Bundespräsident bittet Bevölkerung um Spenden für Afrika


Wäre es für die Bundesregierung nicht ein leichtes, 20 Millionen vom Hungertod bedrohte Menschen in Afrika zu retten? Vier Milliarden Euro werden dafür gebraucht, berichtete UN-Generalsekretär António Guterres. Nachdem jedoch im Februar dieses Jahres die Staaten einen entsprechenden Spendenaufruf der Vereinten Nationen nahezu unbeantwortet gelassen haben, appelliert nun Bundespräsident Frank-Walter Steinmeier anläßlich der Afrika-Aktionstage an alle Bundesbürgerinnen und -bürger, "gemeinsam" zu spenden: "Ohne unsere Hilfe werden noch mehr Frauen, Männer und Kinder verhungern. (...) Ich bin froh, dass zahlreiche deutsche Organisationen Hilfe leisten - teilweise unter schwierigsten Bedingungen. Auch der Staat hat seine Unterstützung bereits erhöht. Doch dies wird nicht ausreichen. Ich bitte Sie daher: Helfen Sie mit Ihrer Spende." [1]
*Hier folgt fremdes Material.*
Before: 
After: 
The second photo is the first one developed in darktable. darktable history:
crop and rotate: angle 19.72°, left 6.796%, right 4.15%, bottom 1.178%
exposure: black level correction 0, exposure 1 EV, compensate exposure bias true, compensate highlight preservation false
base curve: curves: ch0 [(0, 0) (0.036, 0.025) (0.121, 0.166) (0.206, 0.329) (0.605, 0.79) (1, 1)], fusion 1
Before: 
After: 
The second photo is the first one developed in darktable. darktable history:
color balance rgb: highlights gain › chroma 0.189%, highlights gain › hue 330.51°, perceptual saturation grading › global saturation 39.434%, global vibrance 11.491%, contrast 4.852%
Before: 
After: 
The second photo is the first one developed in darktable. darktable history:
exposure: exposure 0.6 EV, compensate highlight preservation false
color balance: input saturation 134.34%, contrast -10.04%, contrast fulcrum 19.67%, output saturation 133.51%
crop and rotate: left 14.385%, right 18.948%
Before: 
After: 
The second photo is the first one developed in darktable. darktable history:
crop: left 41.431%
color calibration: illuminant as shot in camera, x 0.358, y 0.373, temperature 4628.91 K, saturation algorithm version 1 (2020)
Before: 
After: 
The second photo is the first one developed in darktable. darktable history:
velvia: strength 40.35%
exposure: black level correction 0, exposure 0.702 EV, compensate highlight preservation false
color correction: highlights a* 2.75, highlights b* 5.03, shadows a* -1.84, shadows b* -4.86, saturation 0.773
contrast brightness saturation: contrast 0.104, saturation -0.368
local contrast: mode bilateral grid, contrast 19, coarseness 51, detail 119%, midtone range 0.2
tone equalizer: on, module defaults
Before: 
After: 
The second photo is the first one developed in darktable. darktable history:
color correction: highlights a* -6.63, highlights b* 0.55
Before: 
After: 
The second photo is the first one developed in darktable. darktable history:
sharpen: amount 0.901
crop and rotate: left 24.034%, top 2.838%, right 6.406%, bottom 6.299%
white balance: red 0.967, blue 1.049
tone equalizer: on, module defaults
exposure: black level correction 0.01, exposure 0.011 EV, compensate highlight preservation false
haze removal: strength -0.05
Diese Forderung ist infam und muß entschieden zurückgewiesen werden. Warum sollte der Staat, der "seine Unterstützung bereits erhöht" hat, nicht in der Lage sein, selber das Geld aufzubringen? Um einem möglichen Mißverständnis vorzubeugen: Den Spendenaufruf Steinmeiers abzulehnen ist nicht gleichbedeutend damit, die Menschen in Afrika verhungern zu lassen. Aber wenn auf einmal die Not von Menschen als eine Art Schicksalsschlag dargestellt wird und nicht als Ergebnis konkreter politischer Entscheidungen, wie sie unter anderem auch von der deutschen Regierung getroffen werden, dann sollte man dies nicht noch dadurch unterstützen, daß man so tut, als gebe es ein gemeinsames Interesse, Menschenleben zu retten.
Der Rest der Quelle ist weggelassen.